Taylor M. Weaver offers a provocative reading of Pauline community, focusing on social and historical readings of the Pauline collection, body metaphors, and socio-politics of the gift, through models and methods developed by critical theorists. Weaver pays attention to conceptual apparatuses revolving around gifting, community, and immunity found in the writings of Italian philosopher Roberto Esposito, augmenting common readings of the historical Paul, while also enriching philosophical co-optations of Paul. Using critical theories (revolving around munus/gift), Weaver unveils different gifting types, showing how these expand one’s understanding of early Christian community. The study ends with a new exegesis of 2 Corinthians 8:1–15, illuminating the text through effective theoretical avenues. This book expands methodological borders, providing innovative models of Pauline Christianity, and developing new readings of community profitable to both New Testament studies and theory.
Taylor M. Weaver (PhD, University of Kent, UK) is a Pauline scholar who has published in the areas of New Testament, political theology, the reception of Paul, and continental philosophy.

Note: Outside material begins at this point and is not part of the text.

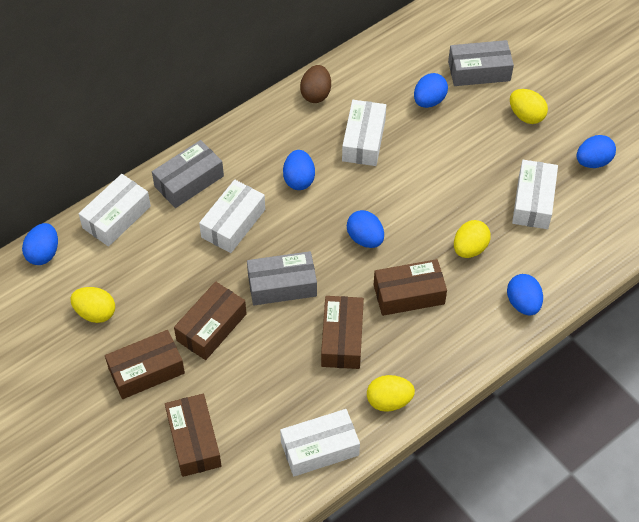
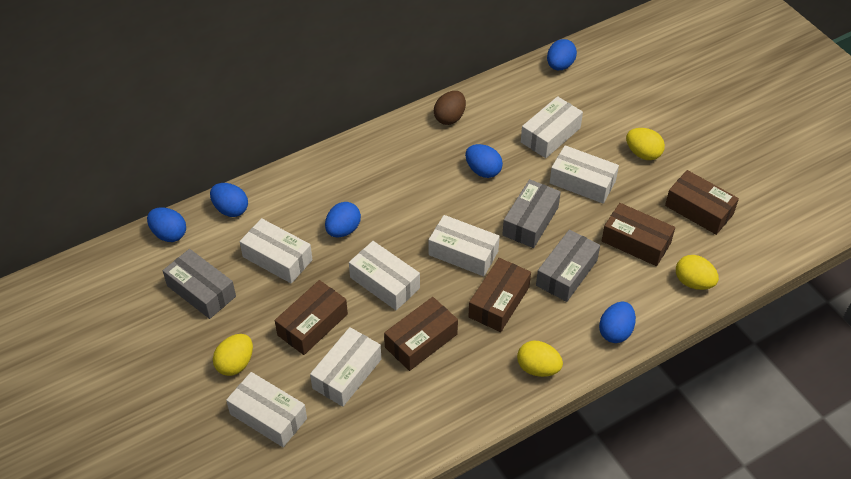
white box: 5 -> 7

Part 1: The Espositoan Community
1. Esposito and the Contours of Communitas
2. Contemporary Orientations of Community
3. Neoliberal Communities: The Hobbesian Spectre
Part 2: Delegating a Space
4. Reading Paul through Distorted Optics
5. Pauline Community: Approximations
6. The Pauline Communitas: New Possibilities, Speculative Futures
In this elegantly written volume Taylor M. Weaver develops a critical engagement with Paul’s notion of community, specifically with 2 Corinthians 8 and the Collection, which is as richly philosophical as it is rooted in the field of Pauline studies. Weaver’s wider challenge to the field of New Testament studies is to embrace and engage with contemporary philosophical discourse, just as some of the early pioneers of New Testament studies did. Rather than be suspicious of its potentially “distorting” effects on exegesis, such engagement, Weaver strongly argues, is key to allowing the New Testament to inform critical thinking about community today.
Taylor M. Weaver’s new book marks an important moment in biblical studies. Readings of Paul in critical theory and philosophy have typically come from outside the field but Taylor belongs to an innovative and growing tradition of New Testament scholars who are now able to make serious contributions to these high-profile cross-disciplinary debates. Anyone interested in the "philosophical Paul," as well as political readings of biblical texts and Pauline studies generally, will have to engage seriously and carefully with this impressive contribution.
The Scandal of Community is an Espositoian reading of Paul through which one learns much about this continental philosopher and his interlocutors and how they are reading Paul. Along the way, Weaver has some great turns of phrase (e.g. “playing with Paul’s cadaver” ) and the book holds up well alongside other critical philosophical readings of Paul and should be read by those whose interests and research areas find their focus there.